*DIRECTIVE:* Which lines in the data below contain the word "Ostösterreich"? Pull each of them out.

[Edit difference data]
* * *

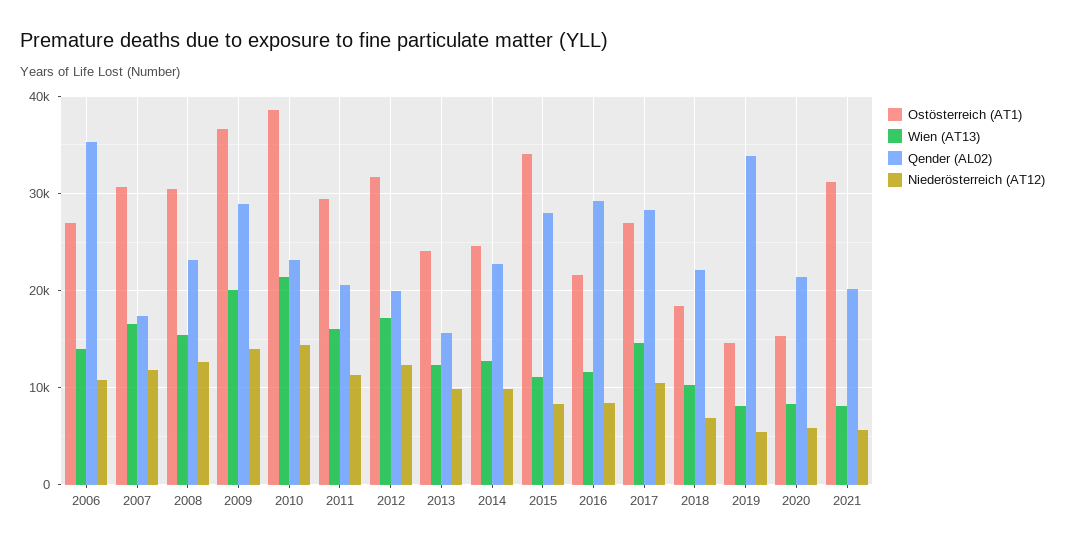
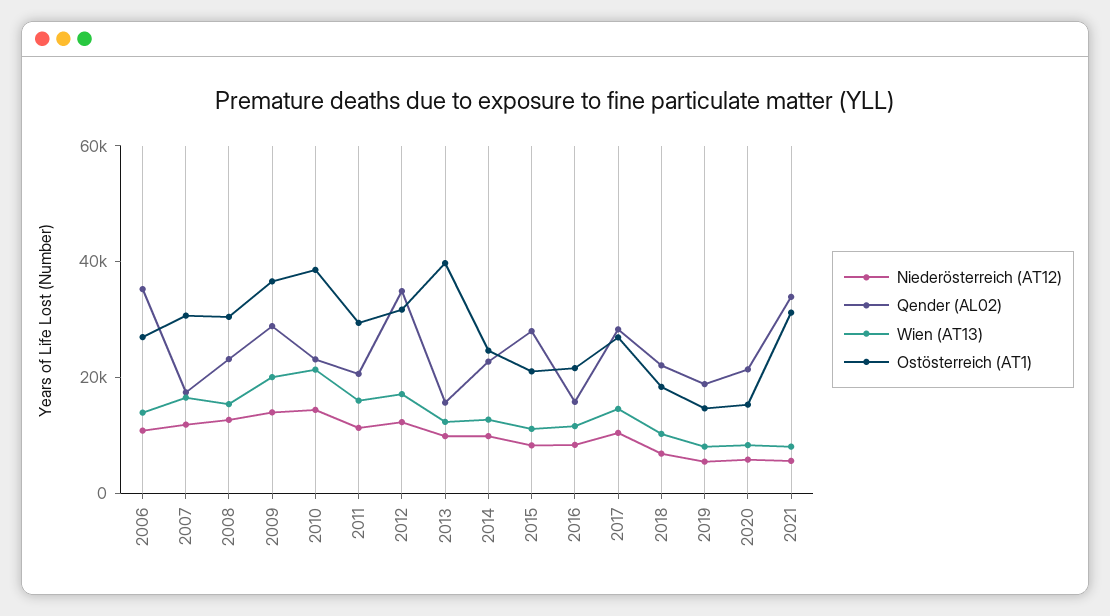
Qender (AL02), 2012: 20000 -> 35000
Ostösterreich (AT1), 2013: 24000 -> 40000
Ostösterreich (AT1), 2015: 34000 -> 20000
Qender (AL02), 2016: 29000 -> 15000
Qender (AL02), 2019: 34000 -> 20000
Qender (AL02), 2021: 20000 -> 35000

* * *

*ANSWER TO THIS PROBLEM:*
Ostösterreich (AT1), 2013: 24000 -> 40000
Ostösterreich (AT1), 2015: 34000 -> 20000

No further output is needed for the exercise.